Copy the lines of the material below word for word, starting at the line containing "scientific name: Festuca" and ending at the line containing "genus: Commelina", with both of those lines included.

-- START Raw records --

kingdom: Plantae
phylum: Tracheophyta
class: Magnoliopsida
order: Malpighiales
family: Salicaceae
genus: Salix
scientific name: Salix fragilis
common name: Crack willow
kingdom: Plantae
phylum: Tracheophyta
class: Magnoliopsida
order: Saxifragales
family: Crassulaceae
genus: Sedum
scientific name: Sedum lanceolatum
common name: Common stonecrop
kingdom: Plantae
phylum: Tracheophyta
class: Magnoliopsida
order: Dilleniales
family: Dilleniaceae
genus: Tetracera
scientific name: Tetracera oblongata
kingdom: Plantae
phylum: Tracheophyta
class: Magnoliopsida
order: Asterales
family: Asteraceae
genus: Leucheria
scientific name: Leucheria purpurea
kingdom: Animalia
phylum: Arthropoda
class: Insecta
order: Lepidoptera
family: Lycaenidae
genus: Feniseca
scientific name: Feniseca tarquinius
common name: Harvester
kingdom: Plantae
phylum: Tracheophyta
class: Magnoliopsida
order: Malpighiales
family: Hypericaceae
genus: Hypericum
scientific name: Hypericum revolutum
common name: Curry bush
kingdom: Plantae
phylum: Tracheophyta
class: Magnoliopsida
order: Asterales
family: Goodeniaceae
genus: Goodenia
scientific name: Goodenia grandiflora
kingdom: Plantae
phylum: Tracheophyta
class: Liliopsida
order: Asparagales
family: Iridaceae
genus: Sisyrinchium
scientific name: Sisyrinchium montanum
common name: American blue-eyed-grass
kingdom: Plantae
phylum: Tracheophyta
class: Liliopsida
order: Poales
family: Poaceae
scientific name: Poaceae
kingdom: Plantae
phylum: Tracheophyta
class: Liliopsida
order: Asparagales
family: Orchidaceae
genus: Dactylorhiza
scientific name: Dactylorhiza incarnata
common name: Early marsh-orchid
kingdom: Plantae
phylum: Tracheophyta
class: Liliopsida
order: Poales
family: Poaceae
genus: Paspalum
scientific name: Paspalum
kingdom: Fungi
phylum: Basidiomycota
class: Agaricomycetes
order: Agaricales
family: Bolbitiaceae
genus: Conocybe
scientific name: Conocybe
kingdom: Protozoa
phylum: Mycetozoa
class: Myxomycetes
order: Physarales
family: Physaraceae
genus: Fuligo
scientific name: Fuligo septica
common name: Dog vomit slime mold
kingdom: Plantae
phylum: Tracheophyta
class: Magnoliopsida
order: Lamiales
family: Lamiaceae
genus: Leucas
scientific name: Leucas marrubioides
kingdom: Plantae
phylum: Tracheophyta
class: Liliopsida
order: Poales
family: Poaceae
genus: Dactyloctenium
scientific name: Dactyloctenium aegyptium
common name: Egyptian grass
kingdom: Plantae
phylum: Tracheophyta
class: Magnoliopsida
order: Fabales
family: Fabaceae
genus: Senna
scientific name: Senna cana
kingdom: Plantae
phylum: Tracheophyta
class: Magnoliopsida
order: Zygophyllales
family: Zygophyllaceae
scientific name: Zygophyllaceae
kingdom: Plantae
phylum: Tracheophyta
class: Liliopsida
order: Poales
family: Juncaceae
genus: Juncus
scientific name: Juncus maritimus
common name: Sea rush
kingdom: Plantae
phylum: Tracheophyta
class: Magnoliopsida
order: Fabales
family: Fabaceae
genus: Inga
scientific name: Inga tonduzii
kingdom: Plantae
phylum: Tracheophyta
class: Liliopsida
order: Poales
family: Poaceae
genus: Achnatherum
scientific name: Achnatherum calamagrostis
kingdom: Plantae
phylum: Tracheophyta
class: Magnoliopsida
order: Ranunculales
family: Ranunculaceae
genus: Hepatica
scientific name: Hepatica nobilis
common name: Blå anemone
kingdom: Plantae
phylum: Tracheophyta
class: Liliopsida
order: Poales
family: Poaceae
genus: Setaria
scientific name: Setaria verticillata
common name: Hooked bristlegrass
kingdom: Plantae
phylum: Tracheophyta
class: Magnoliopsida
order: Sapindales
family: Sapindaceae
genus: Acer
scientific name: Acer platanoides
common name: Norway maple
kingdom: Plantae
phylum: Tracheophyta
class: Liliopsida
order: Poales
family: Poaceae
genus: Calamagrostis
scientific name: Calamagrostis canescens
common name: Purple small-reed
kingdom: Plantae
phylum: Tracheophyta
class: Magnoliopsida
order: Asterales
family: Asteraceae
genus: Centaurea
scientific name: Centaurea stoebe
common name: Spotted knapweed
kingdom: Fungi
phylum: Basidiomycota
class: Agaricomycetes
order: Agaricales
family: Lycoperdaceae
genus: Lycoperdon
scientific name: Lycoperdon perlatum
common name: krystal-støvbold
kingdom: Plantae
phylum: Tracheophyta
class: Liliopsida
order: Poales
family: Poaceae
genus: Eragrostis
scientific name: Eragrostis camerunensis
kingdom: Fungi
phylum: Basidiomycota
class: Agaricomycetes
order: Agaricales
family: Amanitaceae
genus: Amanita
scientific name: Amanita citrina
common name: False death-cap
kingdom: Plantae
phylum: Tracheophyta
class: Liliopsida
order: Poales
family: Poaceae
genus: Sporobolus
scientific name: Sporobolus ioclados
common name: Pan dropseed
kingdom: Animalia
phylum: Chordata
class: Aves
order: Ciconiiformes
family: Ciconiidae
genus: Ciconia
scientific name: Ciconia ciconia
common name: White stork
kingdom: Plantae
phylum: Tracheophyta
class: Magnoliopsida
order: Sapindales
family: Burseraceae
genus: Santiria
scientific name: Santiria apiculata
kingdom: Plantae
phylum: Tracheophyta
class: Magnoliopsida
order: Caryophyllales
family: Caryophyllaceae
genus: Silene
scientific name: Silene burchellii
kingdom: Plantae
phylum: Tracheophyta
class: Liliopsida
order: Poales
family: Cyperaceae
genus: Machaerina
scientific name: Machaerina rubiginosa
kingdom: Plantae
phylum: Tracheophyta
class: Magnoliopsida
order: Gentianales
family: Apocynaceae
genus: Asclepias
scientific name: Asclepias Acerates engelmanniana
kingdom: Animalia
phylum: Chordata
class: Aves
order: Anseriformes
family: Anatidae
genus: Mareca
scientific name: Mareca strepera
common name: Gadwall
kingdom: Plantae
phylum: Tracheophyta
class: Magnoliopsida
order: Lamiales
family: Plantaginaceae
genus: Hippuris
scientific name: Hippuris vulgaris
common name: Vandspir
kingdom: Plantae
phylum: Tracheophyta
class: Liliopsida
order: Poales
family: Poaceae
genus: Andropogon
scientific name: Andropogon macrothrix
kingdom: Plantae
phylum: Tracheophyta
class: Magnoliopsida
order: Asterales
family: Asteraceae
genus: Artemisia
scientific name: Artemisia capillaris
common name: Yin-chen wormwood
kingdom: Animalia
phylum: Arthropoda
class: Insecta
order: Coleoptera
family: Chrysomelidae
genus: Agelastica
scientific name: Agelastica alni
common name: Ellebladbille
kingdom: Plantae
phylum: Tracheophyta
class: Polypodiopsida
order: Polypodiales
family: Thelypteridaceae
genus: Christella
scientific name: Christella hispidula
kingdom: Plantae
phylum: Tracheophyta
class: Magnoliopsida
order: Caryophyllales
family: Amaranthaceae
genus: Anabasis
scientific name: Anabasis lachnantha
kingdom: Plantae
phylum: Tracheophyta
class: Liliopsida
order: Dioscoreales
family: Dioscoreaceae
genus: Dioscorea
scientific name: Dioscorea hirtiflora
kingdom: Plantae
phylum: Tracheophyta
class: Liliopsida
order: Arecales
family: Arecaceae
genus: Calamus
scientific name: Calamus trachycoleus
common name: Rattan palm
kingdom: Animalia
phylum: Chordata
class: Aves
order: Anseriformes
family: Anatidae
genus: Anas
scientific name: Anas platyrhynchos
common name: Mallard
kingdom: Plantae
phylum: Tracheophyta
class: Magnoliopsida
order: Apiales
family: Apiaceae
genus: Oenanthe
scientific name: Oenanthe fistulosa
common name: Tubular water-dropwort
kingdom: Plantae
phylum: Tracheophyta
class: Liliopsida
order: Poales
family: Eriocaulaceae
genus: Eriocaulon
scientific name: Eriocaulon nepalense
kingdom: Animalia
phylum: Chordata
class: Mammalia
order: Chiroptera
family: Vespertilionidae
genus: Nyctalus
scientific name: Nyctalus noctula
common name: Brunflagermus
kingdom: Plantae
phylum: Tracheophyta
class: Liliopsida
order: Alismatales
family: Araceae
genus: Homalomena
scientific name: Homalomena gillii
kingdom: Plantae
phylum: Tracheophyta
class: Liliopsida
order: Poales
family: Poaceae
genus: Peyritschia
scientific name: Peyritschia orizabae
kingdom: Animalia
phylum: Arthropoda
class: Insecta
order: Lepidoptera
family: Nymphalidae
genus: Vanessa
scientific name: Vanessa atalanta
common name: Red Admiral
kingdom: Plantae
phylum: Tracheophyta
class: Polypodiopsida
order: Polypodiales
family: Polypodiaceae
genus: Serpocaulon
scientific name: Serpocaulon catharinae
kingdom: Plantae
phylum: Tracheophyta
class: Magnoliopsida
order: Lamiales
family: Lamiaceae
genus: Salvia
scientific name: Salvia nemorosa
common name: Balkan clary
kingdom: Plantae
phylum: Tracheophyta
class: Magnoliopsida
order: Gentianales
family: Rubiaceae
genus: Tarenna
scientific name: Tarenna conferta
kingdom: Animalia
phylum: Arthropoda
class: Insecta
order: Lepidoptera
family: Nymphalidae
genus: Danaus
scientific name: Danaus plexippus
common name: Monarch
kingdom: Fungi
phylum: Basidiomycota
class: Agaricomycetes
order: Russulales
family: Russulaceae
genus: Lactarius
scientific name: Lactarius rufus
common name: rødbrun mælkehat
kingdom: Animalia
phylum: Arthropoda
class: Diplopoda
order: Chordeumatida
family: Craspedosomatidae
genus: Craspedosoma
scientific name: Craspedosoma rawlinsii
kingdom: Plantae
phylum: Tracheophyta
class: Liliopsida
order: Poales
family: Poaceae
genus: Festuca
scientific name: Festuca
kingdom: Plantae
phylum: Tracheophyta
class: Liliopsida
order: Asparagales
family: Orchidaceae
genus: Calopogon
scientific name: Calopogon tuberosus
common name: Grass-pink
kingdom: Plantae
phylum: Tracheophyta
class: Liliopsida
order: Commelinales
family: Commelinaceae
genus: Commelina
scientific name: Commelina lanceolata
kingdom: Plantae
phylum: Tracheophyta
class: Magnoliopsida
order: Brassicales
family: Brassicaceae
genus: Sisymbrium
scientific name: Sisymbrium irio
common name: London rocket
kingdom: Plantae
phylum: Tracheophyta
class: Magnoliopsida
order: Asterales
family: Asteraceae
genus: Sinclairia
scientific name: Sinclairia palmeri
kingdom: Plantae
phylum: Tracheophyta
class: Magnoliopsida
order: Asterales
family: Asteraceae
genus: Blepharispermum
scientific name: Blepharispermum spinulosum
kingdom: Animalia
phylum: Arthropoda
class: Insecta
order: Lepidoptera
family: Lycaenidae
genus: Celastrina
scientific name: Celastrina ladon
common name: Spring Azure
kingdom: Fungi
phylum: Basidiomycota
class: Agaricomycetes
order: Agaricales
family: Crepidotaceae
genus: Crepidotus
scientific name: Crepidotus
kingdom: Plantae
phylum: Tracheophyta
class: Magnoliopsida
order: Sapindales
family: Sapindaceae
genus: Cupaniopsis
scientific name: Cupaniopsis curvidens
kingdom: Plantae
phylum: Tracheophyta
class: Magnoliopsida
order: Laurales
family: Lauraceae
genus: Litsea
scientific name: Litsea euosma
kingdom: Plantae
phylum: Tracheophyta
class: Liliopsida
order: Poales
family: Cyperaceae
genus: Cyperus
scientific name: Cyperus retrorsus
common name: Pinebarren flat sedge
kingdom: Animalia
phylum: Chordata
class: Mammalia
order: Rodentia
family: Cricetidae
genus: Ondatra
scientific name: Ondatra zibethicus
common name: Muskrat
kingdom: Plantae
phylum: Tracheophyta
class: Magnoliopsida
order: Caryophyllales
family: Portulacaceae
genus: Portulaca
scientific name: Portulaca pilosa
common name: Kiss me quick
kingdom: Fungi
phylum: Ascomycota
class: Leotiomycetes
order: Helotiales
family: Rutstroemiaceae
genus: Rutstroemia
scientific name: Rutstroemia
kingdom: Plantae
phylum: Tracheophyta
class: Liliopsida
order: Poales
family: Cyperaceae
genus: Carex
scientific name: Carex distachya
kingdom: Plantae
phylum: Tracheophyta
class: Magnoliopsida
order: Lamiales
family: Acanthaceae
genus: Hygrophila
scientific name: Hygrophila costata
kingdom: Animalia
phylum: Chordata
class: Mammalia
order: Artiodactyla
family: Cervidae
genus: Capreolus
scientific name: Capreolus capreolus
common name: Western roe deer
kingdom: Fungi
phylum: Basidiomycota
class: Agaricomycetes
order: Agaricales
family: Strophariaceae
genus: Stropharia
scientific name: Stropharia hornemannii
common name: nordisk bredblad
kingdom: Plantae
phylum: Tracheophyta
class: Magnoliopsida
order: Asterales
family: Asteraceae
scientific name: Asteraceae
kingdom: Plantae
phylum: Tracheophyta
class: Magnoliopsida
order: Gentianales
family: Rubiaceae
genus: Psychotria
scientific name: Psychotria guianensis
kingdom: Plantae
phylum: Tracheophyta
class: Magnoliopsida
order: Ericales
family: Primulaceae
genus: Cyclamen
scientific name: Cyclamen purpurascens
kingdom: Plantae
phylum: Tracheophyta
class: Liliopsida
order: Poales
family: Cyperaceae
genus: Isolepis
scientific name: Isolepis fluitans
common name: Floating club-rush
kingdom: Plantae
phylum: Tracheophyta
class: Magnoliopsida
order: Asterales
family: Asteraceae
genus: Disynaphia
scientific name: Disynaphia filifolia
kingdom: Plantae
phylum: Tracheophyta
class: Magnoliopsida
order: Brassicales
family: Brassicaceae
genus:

-- END Raw records --

◆ **Response**
scientific name: Festuca
kingdom: Plantae
phylum: Tracheophyta
class: Liliopsida
order: Asparagales
family: Orchidaceae
genus: Calopogon
scientific name: Calopogon tuberosus
common name: Grass-pink
kingdom: Plantae
phylum: Tracheophyta
class: Liliopsida
order: Commelinales
family: Commelinaceae
genus: Commelina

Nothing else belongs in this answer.